By Bill Simmons
Page 2 columnist

Every time my father and I see a crappy movie together, Dad always makes the same face when the lights come on: His eyes bulge, it looks like he's trying not to laugh, and he unveils one of those "Let's get the hell out of here before anyone recognizes us" expressions, like someone who just let one fly in the back row of church.


Needless to say, we were about 20 minutes into "Undisputed" -- the undisputed second-worst sports flick of the year, only behind "Rollerball 2002" -- when I realized that Dad would be making that face. Within another 30 minutes, as the movie got worse and worse, I actually started looking forward to the Dad Face, only because it would be the highlight of the movie. But "Undisputed" wouldn't end. It wasn't a long movie as far as movies go -- 100 minutes -- but it was a long 100 minutes. Like sitting through Jim Kelly's Hall of Fame speech, only longer. When it mercifully wrapped up and the lights finally came on, Dad made his face and we left ... but not before he vowed, "I'm never letting you pick a movie again."

Hey, it wasn't my fault. Walter Hill was involved here, the same guy who directed "48 Hours" and "The Warriors" -- two of my favorite movies ever -- so I'll support anything from him (even if he lost his fastball about 10 years ago). Why would someone even need to keep directing after churning out those two classics? Maybe you just lose your edge. I mean, if it were me, I would just walk around telling people, "Hey, did you know that I directed '48 Hours' and 'The Warriors'? Yeah, both of them! That was me!" That must have been what happened to him.

Page 2's Ralph Wiley doesn't exactly agree with The Sports Guy. In fact, Wiley called "Undisputed" an "eye-popping, soul-catching, neck-snapping knockout of a boxing film, a quick, square left hook to our collective heart of darkness."

For all who agree, The Sports Guy is recommending a 12-step DVD program starting with the Rocky movies. (Excluding V of course.)

| Information supplied |
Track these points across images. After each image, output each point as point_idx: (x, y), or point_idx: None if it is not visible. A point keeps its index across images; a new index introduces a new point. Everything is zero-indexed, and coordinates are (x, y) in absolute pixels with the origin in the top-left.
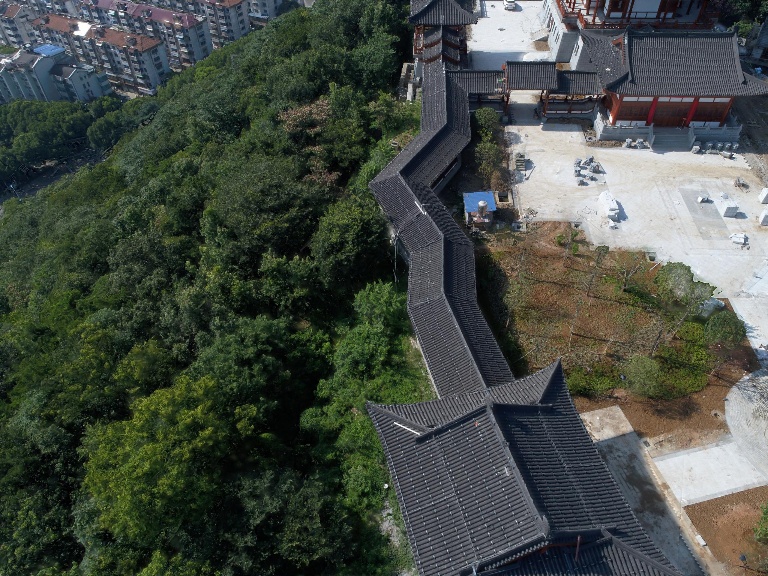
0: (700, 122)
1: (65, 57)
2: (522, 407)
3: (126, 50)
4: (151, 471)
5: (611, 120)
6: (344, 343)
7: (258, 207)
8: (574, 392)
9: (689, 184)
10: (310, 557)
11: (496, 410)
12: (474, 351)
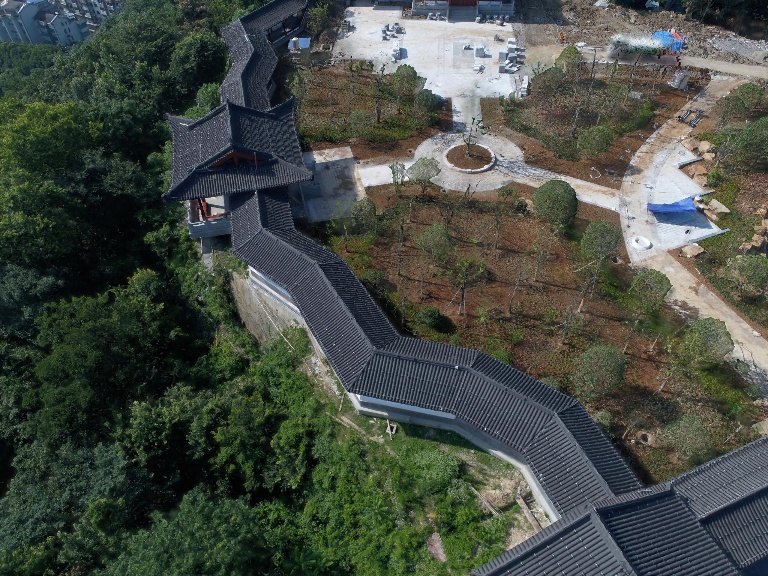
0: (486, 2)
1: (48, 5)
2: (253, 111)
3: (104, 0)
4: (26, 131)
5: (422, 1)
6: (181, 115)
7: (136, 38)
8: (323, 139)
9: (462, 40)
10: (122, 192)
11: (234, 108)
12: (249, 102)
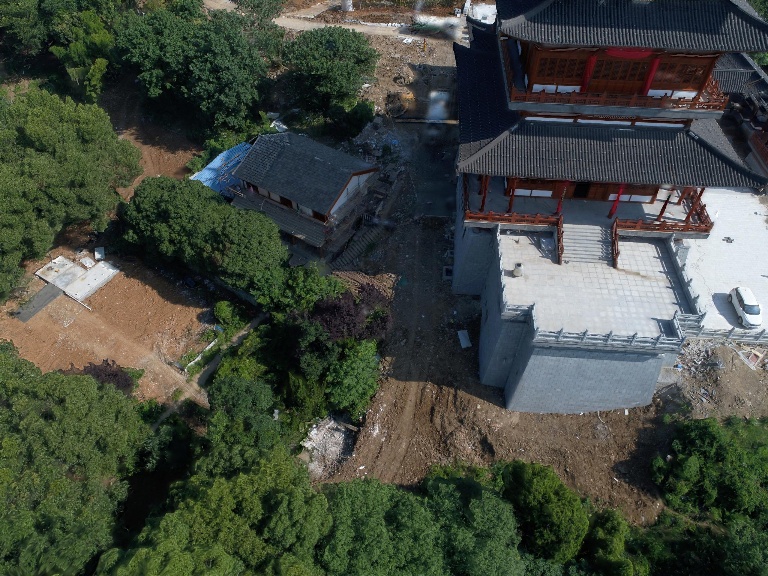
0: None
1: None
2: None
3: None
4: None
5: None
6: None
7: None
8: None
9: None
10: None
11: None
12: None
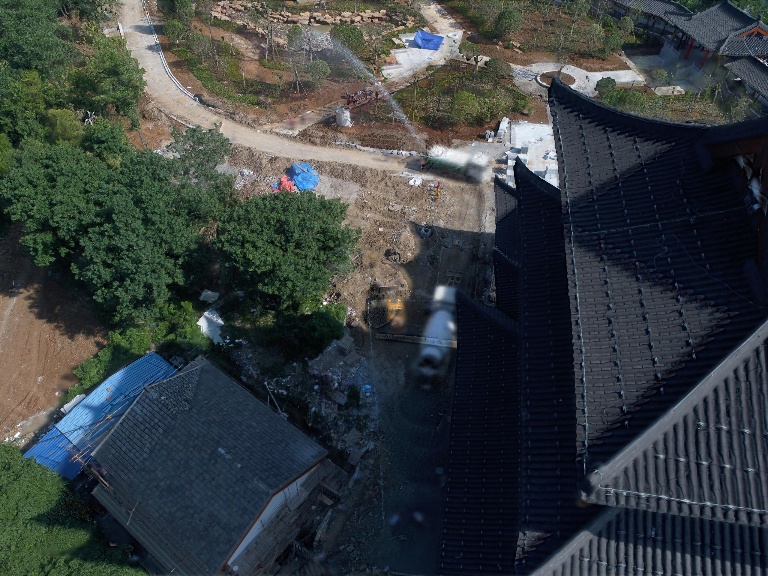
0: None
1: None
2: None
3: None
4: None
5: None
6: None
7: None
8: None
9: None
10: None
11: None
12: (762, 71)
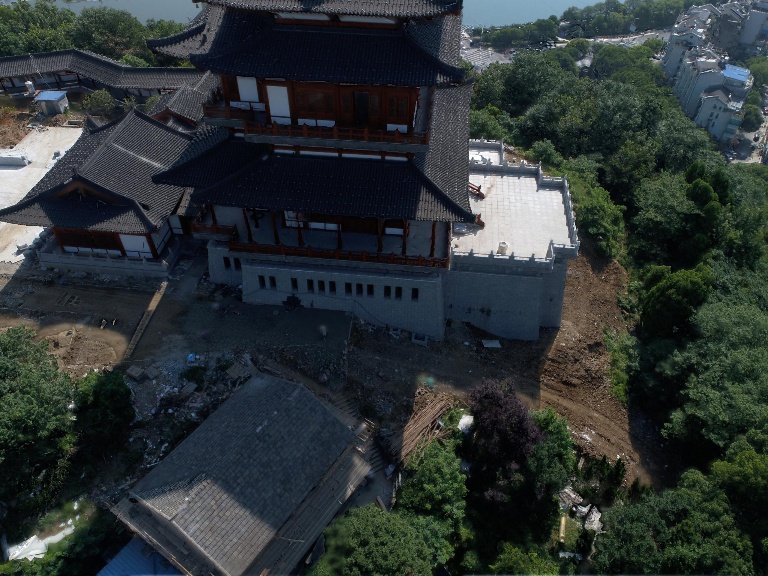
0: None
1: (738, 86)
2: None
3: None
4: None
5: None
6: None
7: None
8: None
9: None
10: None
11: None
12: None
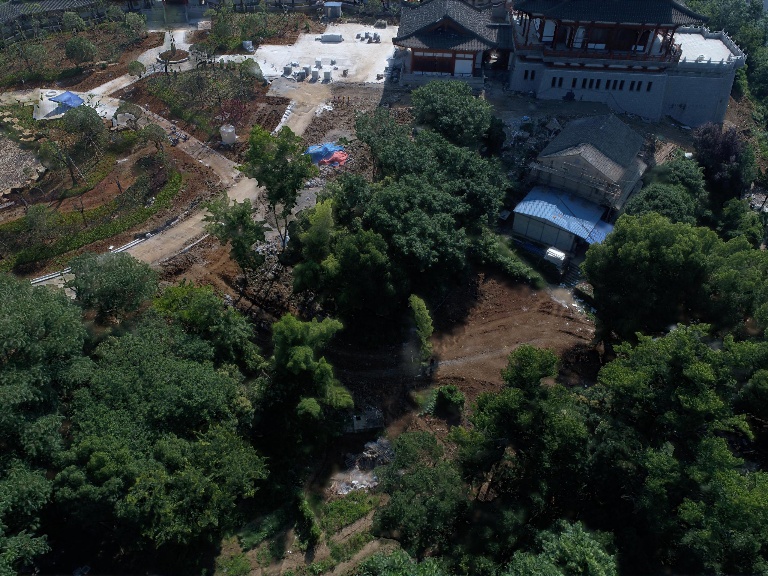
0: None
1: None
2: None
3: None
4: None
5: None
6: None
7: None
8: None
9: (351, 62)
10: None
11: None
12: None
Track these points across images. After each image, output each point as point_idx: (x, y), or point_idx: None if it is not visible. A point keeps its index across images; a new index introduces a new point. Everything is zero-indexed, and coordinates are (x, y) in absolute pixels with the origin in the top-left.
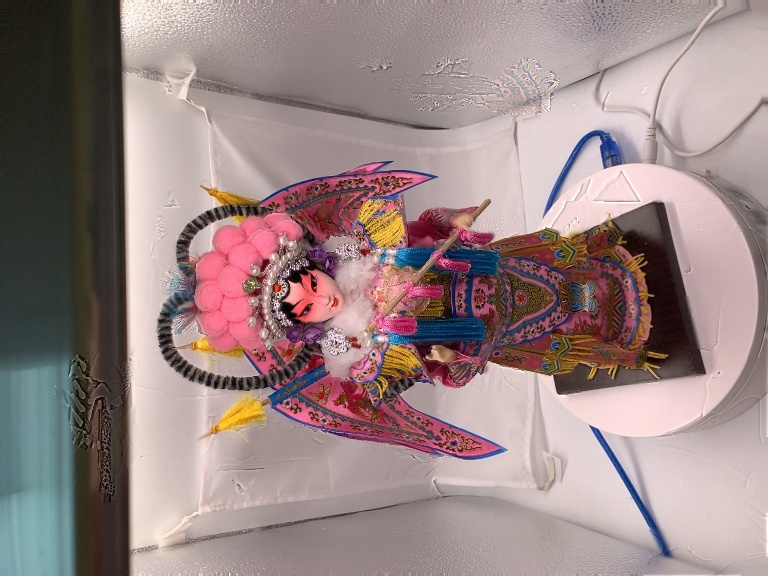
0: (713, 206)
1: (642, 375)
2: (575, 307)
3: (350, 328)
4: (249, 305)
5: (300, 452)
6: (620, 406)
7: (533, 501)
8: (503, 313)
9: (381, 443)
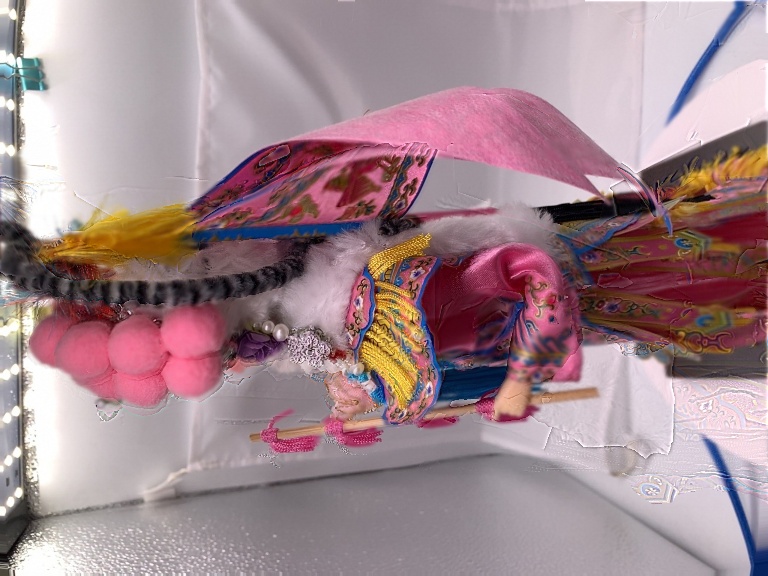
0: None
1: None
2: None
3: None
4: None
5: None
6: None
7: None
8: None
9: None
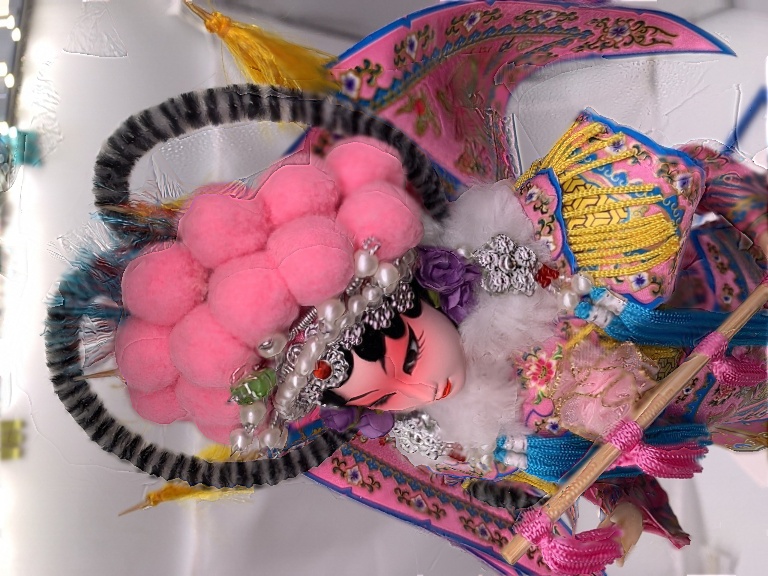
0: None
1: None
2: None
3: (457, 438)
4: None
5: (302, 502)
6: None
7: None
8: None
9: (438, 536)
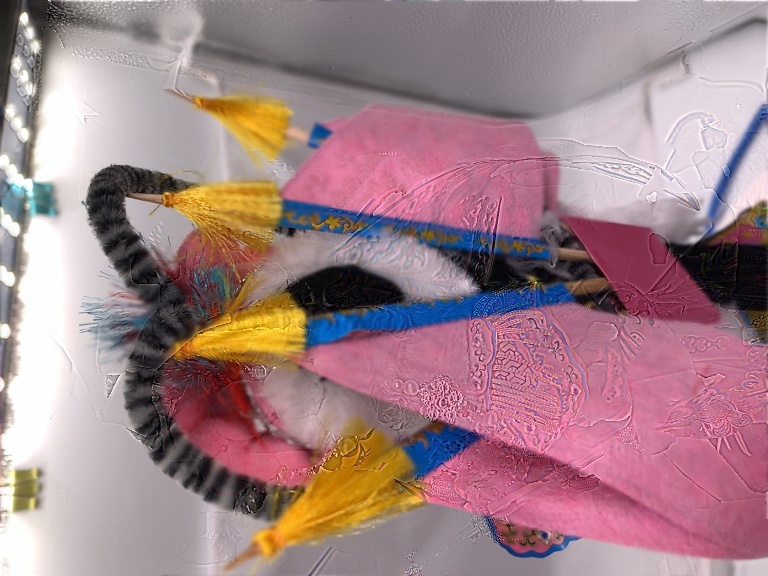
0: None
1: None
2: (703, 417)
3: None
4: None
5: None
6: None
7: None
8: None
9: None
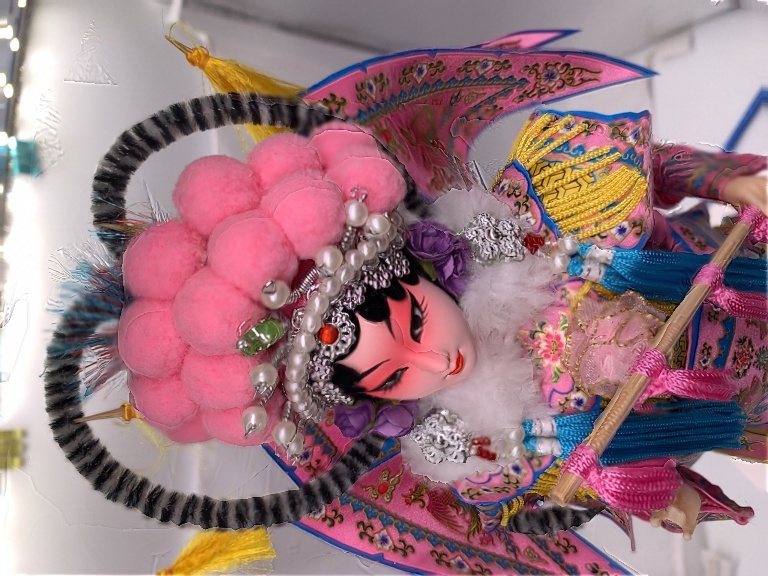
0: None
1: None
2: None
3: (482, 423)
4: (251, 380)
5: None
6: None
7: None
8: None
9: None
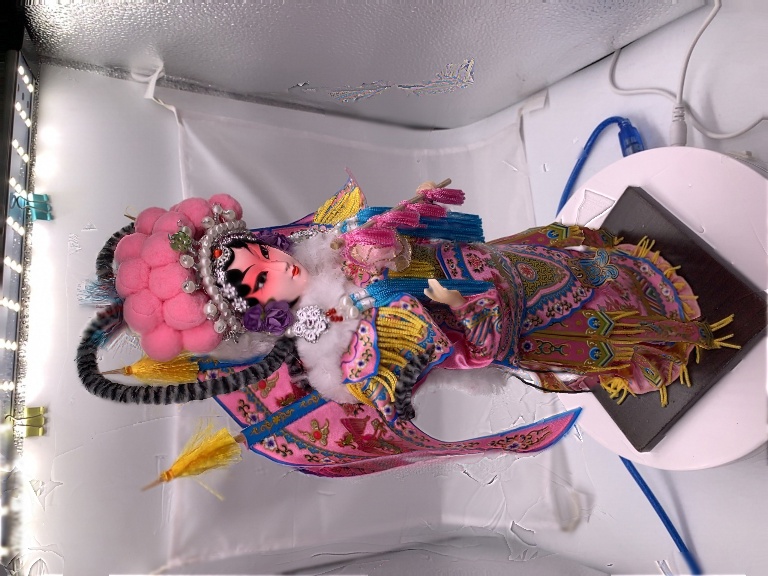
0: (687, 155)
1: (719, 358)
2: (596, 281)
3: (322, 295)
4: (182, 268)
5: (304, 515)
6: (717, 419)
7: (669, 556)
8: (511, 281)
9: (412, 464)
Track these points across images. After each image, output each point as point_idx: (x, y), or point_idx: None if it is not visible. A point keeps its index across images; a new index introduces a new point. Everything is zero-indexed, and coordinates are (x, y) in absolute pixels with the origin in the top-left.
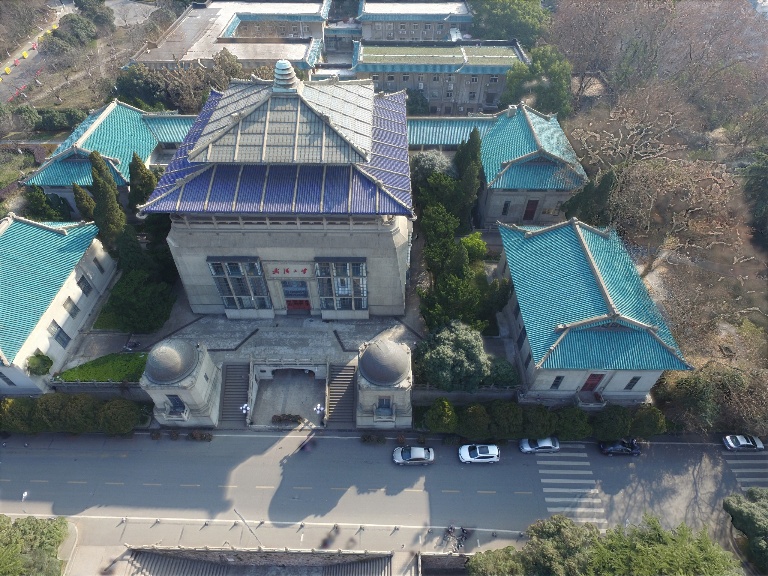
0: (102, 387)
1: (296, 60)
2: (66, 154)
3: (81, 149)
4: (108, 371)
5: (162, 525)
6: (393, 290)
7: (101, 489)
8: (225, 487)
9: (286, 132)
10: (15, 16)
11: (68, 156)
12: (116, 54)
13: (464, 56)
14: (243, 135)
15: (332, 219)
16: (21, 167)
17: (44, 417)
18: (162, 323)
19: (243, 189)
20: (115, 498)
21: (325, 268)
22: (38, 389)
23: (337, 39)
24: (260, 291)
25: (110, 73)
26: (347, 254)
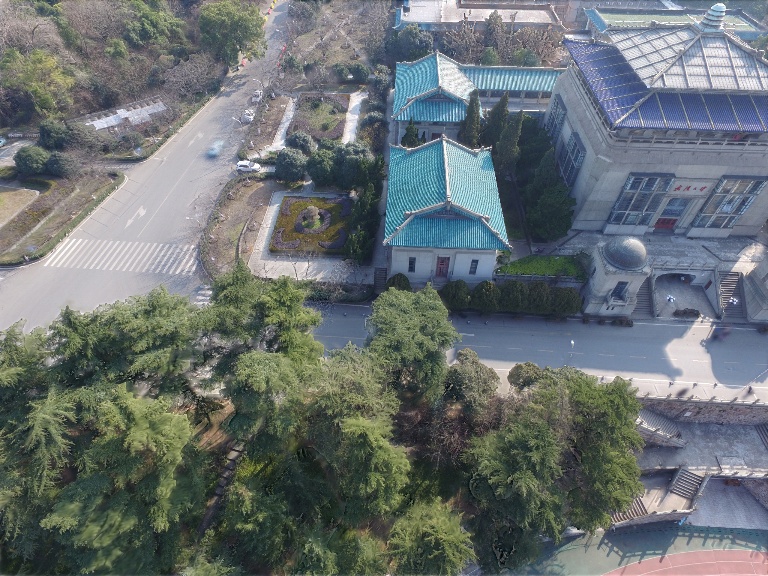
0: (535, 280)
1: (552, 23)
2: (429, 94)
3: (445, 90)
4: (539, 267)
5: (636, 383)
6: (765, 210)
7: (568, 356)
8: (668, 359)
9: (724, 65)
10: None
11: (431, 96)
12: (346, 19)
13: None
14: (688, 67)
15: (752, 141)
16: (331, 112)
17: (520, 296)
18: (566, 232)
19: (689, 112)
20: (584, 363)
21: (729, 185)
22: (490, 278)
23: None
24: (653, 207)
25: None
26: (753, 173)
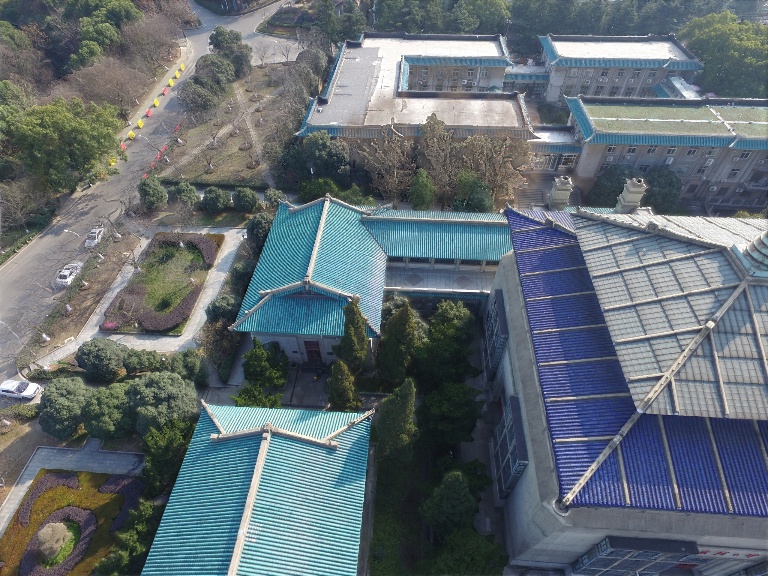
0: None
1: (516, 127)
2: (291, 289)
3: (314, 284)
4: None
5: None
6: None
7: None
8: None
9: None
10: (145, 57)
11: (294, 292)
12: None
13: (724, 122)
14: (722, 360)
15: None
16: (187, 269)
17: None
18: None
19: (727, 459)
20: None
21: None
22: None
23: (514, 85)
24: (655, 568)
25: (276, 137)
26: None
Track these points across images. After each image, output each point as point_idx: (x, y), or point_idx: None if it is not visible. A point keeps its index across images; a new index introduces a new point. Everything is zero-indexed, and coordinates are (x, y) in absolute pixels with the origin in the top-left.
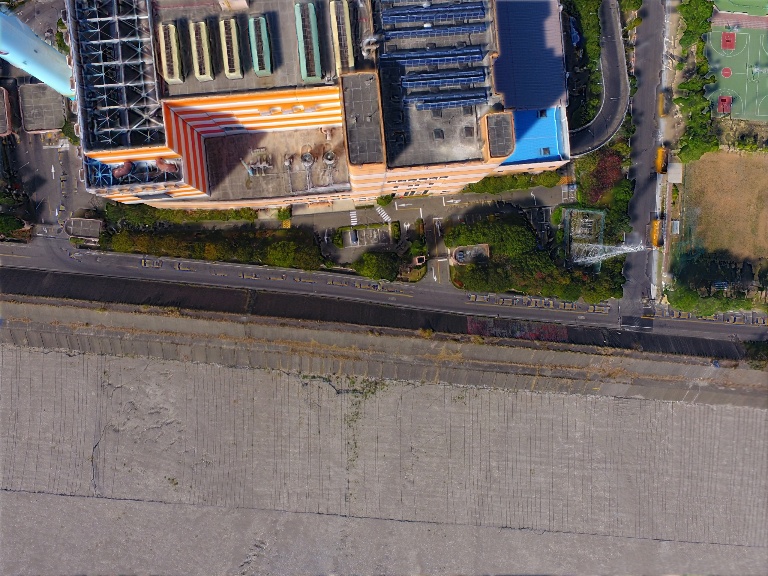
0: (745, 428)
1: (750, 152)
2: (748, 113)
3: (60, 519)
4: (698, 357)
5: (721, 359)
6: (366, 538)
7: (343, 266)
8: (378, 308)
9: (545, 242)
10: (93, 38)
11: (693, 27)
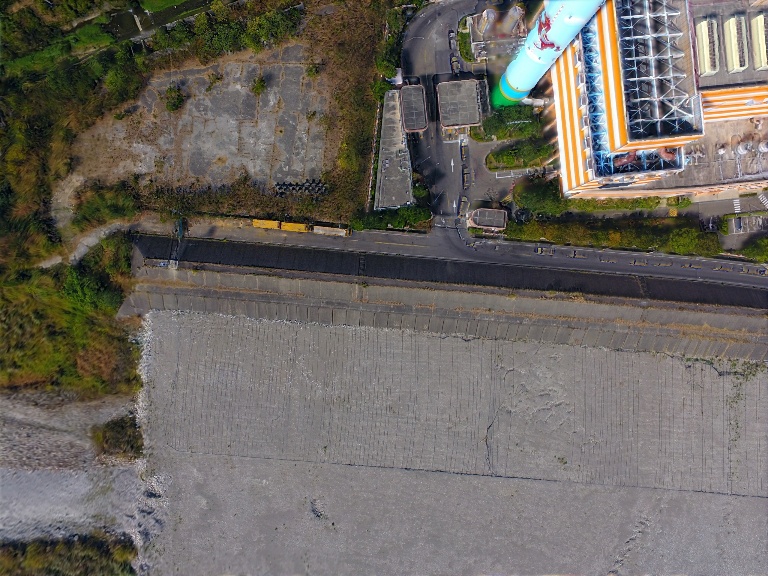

| Exercise tasks |
1. Can you copy the records word for word, starting at their first line and ending at the line containing "5: (422, 1)", with both of those lines included and the pictures omitted?
2. How would the column about the movie "Undisputed" go on? Write the next part, picking up after its final sentence.
The column and the records were taken from unrelated sources.

| Responses |
1.
Track these points across images. After each image, output each point as point_idx: (x, y), or point_idx: None if it is not visible. A point keeps its index across images; a new index introduces a new point. Everything is zero-indexed, and coordinates are (x, y) in absolute pixels with the origin in the top-left.
0: (700, 122)
1: (65, 57)
2: (522, 407)
3: (126, 50)
4: (151, 471)
5: (611, 120)
6: (344, 343)
7: (258, 207)
8: (574, 392)
9: (689, 184)
10: (310, 557)
11: (496, 410)
12: (474, 351)
0: (486, 2)
1: (48, 5)
2: (253, 111)
3: (104, 0)
4: (26, 131)
5: (422, 1)

2.
Hill's latest project looked mildly promising on paper. For one thing, every boxing picture looks promising on paper. It's just a rule. The boxing world has goofy characters, characters with nothing to lose, guys double-crossing each other, sex and violence, and definitive endings with a winner and loser. What's not to love? And in this case, they centered the story around a prison boxing match between the prison champ and the real heavyweight champ (thrown behind bars). Decent premise, with some decent star power:

  • Ving Rhames plays the heavyweight champ (George "The Iceman" Chambers), thrown in jail after one of those Tyson-esque "Did he rape her or didn't he?" interludes with an attractive groupie. Hey, everyone loves Ving Rhames, even if he always just plays Ving Rhames ... he'll be living off Marcellus Wallace for another 10 years, one of those rare movie characters who easily could have been spun off into an hourlong show. Step aside, Butch. Gotta love Ving Rhames.

  • Wesley Snipes plays the prison champ (Monroe Hutchens). I'm a little tired of Wesley at this point, but at least it was enjoyable to watch him break Omar Epps' record of "Most Appearances in a Sports Movie." Think about it. "Major League," "Streets of Gold" (underrated flick), "Wildcats," "White Men Can't Jump," "The Fan" ... and now, "Undisputed." Six sports movies! That might be never topped. And he's about three years away from playing Richard Williams in the inevitable TV-movie about the Williams Sisters.

    Wesley Snipes
    Wesley Snipes plays the stoic Monroe Hutchens, a former California state boxing champion in prison for murder.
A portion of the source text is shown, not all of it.